Prime Minister Naftali Bennett met with Supreme Court Chief Justice Esther Hayut Wednesday in their first such session since the formation of the new government, Bennett’s office said in a statement.
The “introductory meeting,” took place at the court in Jerusalem and was not photographed. No details of the conversation were relayed, except that Hayut “congratulated the Prime Minister on assuming office.”
The meeting comes after years of Bennett’s Yamina party pushing for widespread judicial reform to weaken the powers of Israel’s highest legal body.
In the most comprehensive and deep-cutting plan put forward by any of the right-wing parties running in the recent elections, Yamina had proposed a “legal upheaval” to dismantle the Supreme Court’s judicial oversight over the parliament and, at the same time, give the Knesset full power to appoint judges.
Bennett himself has said that reining in the authority of the Supreme Court would improve Israeli democracy by giving power to the public, with whom it should rightfully reside.
For the Israeli right, the Supreme Court represents the old left-leaning political elite, a bench of ostensibly like-minded figures that it is determined to replace.
The Supreme Court’s interventionist approach — with its strong emphasis on protecting minority rights – was pioneered by Aharon Barak, who served as the court’s president (the Israeli equivalent of chief justice) between 1995 and 2006. Controversially, Barak decreed a “blue pencil” principle according to which judges possess a line-item veto over legislation and can strike down individual articles or words.
The court’s defenders say that in Israel’s fractious society, where the Knesset frequently shirks its responsibility to protect religious pluralism, civil liberties and the rights of Palestinians, the court has no choice but to fill the moral and legal vacuum. Maintaining an independent judiciary, they say, serves as a counterweight against the danger of a “tyranny of the majority” trampling the rights of those who are not properly represented by the political system. Since then, the court has upheld a tradition of judicial activism, remaining at the center of Israeli public debate and making it a lightning rod for right-wing critics.
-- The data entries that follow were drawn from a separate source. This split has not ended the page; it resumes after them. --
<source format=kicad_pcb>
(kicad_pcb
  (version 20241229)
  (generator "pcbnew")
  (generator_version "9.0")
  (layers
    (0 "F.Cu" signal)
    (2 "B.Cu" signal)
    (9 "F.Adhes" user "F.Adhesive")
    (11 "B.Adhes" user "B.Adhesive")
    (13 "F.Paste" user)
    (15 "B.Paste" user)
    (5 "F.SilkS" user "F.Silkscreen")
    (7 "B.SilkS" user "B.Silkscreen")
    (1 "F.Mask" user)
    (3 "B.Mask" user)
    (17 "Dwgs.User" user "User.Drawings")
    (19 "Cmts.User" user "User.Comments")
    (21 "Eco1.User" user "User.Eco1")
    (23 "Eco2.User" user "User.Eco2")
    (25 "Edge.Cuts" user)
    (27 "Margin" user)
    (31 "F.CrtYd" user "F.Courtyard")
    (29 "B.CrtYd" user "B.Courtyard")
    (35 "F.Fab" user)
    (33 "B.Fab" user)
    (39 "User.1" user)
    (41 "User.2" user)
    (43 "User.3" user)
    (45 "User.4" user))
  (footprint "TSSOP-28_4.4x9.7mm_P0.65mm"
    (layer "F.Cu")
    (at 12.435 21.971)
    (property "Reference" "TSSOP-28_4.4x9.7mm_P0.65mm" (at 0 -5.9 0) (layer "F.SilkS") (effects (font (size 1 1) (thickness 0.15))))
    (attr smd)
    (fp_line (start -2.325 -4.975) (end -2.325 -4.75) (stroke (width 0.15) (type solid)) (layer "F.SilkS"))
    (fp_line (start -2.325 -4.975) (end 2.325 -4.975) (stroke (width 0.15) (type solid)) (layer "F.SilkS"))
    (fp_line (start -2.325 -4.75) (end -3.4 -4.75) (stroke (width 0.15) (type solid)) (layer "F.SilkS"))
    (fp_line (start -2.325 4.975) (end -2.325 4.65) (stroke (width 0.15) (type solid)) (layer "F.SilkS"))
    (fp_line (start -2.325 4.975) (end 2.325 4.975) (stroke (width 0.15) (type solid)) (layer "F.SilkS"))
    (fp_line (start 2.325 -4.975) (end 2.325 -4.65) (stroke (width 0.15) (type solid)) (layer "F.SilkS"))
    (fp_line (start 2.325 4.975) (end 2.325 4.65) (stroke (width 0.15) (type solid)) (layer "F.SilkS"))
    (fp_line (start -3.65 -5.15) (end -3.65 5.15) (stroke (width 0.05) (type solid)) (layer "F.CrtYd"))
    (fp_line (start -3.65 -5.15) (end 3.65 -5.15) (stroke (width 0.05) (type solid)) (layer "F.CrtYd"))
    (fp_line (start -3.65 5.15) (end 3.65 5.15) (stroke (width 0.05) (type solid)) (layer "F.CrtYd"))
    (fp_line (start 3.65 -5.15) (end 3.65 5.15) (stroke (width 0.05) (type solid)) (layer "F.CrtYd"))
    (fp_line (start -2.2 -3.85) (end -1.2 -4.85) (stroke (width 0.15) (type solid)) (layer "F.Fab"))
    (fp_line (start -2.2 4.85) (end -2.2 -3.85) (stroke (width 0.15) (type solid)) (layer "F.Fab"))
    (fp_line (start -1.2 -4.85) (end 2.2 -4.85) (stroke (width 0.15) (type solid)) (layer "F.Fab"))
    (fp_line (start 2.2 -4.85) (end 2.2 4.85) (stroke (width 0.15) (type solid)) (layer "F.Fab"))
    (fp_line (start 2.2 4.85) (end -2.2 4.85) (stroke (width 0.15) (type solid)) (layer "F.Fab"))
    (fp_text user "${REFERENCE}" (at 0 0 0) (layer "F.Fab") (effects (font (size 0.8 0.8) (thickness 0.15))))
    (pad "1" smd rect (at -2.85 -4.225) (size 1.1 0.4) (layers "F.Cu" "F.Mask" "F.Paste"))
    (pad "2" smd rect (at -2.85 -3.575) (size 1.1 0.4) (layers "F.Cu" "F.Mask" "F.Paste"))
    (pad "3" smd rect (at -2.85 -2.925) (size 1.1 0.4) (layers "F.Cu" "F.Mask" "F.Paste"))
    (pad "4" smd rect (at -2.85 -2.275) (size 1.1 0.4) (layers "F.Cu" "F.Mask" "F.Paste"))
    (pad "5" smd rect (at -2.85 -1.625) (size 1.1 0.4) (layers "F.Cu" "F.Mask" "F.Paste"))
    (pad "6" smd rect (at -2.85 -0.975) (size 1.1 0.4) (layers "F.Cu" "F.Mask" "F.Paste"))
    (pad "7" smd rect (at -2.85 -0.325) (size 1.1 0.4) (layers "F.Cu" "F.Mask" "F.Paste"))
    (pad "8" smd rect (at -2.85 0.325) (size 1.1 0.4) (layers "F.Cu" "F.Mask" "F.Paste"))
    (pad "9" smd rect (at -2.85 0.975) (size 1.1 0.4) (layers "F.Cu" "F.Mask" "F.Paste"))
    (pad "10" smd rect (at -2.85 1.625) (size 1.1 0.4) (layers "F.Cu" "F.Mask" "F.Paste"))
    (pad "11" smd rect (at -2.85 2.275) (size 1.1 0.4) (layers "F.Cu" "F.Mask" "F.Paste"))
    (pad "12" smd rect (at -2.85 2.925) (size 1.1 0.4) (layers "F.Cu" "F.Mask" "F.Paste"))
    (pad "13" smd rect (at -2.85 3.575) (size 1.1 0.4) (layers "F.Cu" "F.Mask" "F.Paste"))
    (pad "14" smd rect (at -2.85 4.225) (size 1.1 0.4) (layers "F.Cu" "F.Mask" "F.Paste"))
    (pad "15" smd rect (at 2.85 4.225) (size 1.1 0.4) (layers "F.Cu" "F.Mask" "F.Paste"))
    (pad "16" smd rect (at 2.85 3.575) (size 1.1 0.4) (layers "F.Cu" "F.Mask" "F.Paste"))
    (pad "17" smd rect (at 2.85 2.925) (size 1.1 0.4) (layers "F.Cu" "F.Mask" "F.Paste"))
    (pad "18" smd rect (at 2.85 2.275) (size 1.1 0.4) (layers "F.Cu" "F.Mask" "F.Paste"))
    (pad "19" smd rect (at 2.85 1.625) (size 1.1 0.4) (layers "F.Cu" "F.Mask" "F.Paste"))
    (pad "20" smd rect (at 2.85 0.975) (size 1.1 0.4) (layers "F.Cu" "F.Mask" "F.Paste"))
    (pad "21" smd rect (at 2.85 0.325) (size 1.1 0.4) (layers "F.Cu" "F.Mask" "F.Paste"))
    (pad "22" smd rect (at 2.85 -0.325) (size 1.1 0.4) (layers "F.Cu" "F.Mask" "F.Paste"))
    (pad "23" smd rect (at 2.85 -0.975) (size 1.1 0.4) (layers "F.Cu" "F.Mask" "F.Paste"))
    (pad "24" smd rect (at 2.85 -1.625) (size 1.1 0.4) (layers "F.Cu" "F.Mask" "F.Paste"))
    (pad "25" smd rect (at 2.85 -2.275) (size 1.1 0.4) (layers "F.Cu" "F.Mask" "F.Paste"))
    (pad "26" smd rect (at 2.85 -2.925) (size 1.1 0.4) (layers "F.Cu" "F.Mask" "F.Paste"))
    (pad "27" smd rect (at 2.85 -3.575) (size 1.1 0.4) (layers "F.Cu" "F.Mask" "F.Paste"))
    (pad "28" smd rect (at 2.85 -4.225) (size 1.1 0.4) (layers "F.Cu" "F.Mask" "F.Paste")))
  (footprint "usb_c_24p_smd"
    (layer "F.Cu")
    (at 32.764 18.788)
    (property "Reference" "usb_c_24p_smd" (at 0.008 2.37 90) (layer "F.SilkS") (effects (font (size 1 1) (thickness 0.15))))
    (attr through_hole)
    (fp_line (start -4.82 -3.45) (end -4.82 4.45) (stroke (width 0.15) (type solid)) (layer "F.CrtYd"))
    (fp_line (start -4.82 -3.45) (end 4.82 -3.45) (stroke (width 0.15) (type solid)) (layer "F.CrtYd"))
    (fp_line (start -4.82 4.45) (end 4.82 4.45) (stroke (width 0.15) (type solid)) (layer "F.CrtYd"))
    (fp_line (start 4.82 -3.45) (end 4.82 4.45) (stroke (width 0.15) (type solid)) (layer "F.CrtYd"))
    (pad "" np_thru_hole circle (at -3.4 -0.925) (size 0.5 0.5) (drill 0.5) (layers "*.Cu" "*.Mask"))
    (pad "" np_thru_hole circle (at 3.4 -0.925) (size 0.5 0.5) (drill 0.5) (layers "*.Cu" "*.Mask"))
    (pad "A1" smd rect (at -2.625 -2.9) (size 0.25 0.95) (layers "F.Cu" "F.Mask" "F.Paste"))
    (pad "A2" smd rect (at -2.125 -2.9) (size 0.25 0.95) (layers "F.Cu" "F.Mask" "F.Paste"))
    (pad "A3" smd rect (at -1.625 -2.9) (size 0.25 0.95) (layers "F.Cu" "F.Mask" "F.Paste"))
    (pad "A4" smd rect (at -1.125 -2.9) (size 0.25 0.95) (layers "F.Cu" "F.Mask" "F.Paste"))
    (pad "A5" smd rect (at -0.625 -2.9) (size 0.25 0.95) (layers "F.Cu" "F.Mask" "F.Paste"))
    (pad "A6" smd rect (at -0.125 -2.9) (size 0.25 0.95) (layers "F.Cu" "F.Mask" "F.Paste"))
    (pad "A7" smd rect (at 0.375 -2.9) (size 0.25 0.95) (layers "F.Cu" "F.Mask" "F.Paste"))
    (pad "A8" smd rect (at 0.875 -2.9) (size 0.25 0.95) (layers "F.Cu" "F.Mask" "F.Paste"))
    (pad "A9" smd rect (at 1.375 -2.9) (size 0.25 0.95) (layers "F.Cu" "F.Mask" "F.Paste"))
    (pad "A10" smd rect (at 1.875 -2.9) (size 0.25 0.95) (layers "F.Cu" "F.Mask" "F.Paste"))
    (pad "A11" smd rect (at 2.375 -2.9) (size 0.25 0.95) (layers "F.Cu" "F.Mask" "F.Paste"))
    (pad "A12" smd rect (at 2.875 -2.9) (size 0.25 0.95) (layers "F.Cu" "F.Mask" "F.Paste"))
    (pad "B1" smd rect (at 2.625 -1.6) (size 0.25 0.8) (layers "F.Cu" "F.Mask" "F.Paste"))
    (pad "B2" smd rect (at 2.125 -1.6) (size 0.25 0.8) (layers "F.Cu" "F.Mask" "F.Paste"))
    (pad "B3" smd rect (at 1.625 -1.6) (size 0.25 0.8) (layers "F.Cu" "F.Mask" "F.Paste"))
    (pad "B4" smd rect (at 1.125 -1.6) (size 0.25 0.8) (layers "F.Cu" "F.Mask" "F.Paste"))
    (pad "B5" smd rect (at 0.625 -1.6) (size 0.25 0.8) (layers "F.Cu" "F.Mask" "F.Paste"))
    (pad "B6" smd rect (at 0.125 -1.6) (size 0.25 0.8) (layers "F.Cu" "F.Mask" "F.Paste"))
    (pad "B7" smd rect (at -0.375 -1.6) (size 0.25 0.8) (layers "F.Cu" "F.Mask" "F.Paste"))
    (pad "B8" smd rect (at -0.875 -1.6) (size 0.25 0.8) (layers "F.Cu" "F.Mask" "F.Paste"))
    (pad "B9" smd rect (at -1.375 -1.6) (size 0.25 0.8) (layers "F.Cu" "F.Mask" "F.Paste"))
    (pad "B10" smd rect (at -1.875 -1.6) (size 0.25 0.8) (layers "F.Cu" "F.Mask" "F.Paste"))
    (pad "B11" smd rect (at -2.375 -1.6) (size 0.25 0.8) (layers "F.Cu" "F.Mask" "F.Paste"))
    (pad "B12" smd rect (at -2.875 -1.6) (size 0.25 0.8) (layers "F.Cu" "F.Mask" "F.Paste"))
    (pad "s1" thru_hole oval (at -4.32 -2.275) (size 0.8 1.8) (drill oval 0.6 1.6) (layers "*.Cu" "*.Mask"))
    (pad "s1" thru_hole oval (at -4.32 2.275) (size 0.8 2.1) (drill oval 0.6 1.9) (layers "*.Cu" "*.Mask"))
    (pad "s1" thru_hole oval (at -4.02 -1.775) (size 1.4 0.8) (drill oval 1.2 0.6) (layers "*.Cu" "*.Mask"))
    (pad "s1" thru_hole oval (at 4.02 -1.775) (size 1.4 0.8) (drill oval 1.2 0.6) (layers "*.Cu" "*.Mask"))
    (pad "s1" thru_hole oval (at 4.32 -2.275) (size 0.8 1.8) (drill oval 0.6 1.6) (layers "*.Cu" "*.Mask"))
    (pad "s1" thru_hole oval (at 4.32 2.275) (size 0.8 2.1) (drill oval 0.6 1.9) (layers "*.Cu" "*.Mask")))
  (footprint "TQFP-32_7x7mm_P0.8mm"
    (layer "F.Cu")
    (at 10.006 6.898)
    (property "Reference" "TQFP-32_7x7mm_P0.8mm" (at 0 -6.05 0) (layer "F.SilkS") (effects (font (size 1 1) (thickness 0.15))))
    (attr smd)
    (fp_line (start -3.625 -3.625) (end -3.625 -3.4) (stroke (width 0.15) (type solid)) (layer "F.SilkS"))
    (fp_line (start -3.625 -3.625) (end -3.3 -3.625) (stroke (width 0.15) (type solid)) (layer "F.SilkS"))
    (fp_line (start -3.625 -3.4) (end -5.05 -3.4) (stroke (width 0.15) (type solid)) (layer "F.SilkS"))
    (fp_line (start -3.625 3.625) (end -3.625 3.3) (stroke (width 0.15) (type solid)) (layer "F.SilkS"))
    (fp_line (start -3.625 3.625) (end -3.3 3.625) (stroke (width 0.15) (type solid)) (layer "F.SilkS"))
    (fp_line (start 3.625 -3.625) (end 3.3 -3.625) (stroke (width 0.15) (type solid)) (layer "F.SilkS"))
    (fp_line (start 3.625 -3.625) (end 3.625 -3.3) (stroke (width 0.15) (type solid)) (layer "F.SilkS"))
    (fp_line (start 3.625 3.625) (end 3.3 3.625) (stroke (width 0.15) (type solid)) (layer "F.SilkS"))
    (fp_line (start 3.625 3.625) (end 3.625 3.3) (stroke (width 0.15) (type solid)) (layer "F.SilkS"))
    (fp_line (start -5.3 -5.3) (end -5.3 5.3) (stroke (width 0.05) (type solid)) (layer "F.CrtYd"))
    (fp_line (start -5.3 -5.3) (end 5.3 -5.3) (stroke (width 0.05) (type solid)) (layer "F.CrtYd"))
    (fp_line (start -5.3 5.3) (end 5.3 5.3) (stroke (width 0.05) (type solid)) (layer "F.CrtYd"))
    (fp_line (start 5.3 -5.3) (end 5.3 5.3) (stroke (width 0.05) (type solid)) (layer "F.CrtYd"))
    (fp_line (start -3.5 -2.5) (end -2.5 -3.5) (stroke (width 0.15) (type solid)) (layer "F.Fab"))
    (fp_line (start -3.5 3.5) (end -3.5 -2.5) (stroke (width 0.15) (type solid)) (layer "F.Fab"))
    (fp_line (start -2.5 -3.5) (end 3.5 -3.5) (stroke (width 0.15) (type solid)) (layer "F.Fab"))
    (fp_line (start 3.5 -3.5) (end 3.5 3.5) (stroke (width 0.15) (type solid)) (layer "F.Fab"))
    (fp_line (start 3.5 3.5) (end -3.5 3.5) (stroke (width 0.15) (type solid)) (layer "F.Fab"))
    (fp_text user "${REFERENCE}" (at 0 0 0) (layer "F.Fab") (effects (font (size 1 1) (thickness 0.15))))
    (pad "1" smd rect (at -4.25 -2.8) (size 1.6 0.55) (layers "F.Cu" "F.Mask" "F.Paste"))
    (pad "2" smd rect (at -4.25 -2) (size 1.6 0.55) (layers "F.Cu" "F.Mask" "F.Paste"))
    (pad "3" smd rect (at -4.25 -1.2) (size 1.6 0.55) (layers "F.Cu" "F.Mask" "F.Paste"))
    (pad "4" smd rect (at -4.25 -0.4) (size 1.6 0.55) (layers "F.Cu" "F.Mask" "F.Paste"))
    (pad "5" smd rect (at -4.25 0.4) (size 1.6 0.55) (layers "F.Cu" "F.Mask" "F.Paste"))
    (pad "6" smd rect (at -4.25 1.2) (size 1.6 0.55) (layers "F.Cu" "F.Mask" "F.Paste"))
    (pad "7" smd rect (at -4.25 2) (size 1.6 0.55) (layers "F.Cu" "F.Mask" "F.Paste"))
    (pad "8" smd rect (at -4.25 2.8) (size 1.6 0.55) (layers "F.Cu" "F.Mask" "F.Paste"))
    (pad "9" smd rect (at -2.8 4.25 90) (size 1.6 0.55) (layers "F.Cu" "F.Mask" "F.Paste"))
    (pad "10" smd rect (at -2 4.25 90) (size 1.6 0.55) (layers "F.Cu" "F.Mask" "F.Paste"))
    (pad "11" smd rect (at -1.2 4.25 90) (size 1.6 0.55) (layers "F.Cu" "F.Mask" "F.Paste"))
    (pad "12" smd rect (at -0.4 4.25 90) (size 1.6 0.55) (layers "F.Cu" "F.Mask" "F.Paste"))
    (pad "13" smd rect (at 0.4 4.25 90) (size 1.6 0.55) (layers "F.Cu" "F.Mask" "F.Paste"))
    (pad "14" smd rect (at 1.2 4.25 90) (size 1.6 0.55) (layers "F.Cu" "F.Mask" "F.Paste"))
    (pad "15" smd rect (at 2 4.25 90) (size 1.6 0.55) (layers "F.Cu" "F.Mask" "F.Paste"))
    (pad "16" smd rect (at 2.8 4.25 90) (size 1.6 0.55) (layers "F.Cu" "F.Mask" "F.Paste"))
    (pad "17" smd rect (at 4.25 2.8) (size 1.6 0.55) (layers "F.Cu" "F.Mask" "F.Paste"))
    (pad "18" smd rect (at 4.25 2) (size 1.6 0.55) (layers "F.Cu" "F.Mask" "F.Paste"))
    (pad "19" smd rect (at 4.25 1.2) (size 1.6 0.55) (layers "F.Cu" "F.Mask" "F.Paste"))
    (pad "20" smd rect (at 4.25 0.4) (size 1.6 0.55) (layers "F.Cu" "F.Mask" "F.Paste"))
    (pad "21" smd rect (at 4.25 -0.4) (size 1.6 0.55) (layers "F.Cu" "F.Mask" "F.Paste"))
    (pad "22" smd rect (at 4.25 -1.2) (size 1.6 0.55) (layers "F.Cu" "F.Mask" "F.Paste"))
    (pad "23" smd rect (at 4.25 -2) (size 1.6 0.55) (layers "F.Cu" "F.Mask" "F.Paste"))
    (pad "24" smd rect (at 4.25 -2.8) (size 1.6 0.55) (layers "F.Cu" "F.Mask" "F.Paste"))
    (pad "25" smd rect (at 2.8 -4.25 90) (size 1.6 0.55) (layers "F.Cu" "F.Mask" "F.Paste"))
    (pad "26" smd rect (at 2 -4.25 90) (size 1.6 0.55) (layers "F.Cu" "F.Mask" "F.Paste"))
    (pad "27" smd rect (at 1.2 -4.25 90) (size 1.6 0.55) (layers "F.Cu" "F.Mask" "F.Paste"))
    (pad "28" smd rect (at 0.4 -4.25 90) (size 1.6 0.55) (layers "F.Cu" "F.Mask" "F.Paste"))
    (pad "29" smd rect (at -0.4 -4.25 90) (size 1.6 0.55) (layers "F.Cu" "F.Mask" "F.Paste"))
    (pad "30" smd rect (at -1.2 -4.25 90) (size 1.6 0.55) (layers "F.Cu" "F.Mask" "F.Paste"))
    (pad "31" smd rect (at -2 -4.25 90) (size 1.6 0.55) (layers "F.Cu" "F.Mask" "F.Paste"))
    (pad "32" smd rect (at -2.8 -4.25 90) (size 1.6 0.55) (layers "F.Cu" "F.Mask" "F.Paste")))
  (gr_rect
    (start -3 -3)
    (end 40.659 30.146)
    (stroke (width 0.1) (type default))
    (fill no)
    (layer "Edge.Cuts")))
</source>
Newly appointed Justice Minister Gideon Sa’ar, while also a proponent of judicial reform, has said his chief goal will not focus on the court but will aim to separate the position of attorney general from that of legal adviser to the government — two roles currently held by one person.
Critics have long argued that the current situation creates an inherent conflict of interest whereby the official tasked with representing the government’s legal position is also in charge of potentially prosecuting members of that same government.
Speaking last week, Sa’ar said the justice system has problems he wants to fix, but he wasn’t aiming to destroy the system. His move to split the role would mean one official advises the government on legal matters, while another gets the power to prosecute officials — likely an upgraded version of the current role of state attorney.
Sa’ar also said he aimed to give more care to civil rights in criminal and civil lawsuits, reducing the number of indictments and removing bureaucratic hurdles. He also wants to pass a quasi-constitutional Basic Law regulating when the High Court of Justice can intervene in the Knesset’s legislative work.